According to Ian Shoemaker, it is possible that this might happen, but given how little we know about dark matter, we should keep an open mind and explore all paths that could lead to its detection
One reason for this is that dark matter is not very dense in our part of the universe.
"If we add another way of looking for dark matter, then we will increase our chances of detecting dark matter in our underground cavities", says Shoemaker.
He and his colleagues now suggest looking for the signs of dark matter activity rather than the dark matter particles themselves.
The researchers believe that when two dark matter particles meet, they will behave just like ordinary particles; that they will annihilate and create radiation in the process. In this case, the radiation is called dark radiation, and it may be detected by the existing underground detectors.
"Underground detection experiments may be able to detect the signals created by dark radiation", Shoemaker says.
The researchers have found that the Large Underground Xenon (LUX) experiment is, in fact, already sensitive to this signal and can, with future data, confirm or exclude their hypothesis for dark matter's origin.
Don't forget to look in the Milky Way, too
The attempt to catch signals from dark radiation is not a new idea—it is currently being performed in several regions in space via satellite-based experiments. These places include the center of our galaxy, the Milky Way, and the sun is another possible location.
"It makes sense to look for dark radiation in certain places in space, where we expect it to be very dense—a lot denser than on Earth", explains Shoemaker, adding, "If there is an abundance of dark matter in these areas, then we would expect it to annihilate and create radiation."
None of the satellite-based experiments however have yet detected dark radiation.
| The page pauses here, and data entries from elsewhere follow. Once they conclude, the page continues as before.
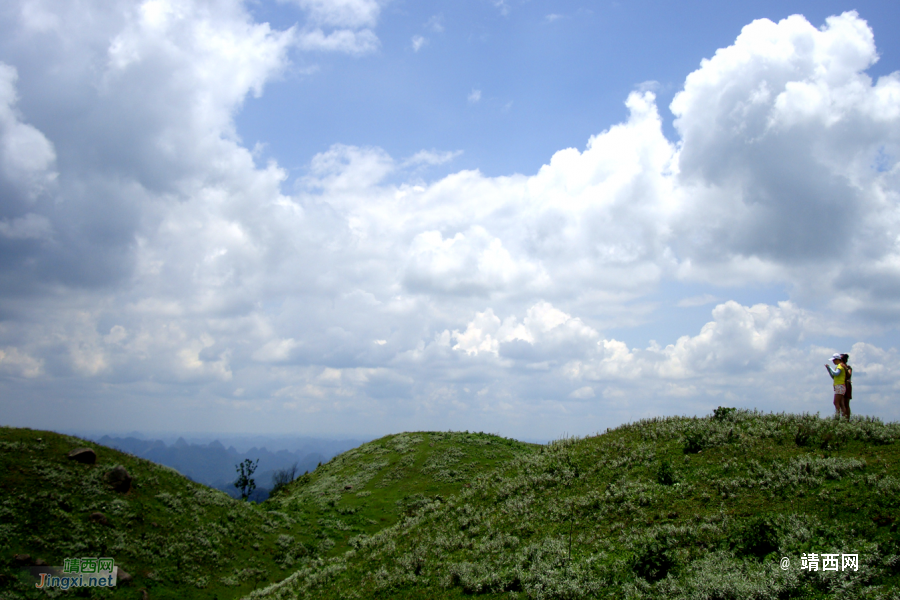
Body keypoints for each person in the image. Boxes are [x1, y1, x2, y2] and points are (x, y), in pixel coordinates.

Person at [825, 353, 848, 420]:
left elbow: (836, 373)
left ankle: (837, 417)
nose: (833, 361)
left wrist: (830, 367)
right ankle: (844, 418)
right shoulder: (839, 366)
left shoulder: (840, 366)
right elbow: (833, 376)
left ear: (838, 359)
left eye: (834, 360)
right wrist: (828, 369)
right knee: (841, 403)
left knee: (836, 402)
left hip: (839, 386)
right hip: (840, 386)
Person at [841, 353, 852, 419]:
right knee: (841, 403)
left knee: (846, 404)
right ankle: (843, 418)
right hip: (841, 385)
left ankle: (847, 419)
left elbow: (849, 375)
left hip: (847, 386)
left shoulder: (848, 367)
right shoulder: (840, 367)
According to Shoemaker, Frandsen and Cherry, this could be because the experiments look for the wrong signals.
"The traditional satellite-based experiments search for photons, because they expect dark matter to annihilate into photons. But if dark matter annihilates into dark radiation, then these satellite-based experiments are hopeless."
In the early days of the universe, when all matter was still extremely dense, dark matter may have collided and annihilated into radiation all the time. This happened to ordinary matter as well, so it is not unlikely that dark matter behaves the same way, the researchers argue.
How to find dark matter
Physicists have three ways to try and detect dark matter:
Make it: Slam matter together and produce dark matter. This has been tried at high-energy particle colliders, the most famous of which is CERN's Large Hadron Collider (LHC) in Geneva, Switzerland. So far, no success.
Break it: This is the "annihilation" process in which two dark matter particles meet and produce some sort of radiation. This can happen whenever dark matter is dense enough so that the probability of two dark matter particles colliding is sufficiently high. So far no success.
Wait for it: Set up detectors and wait for them to catch dark matter particles or signs of them. So far no success.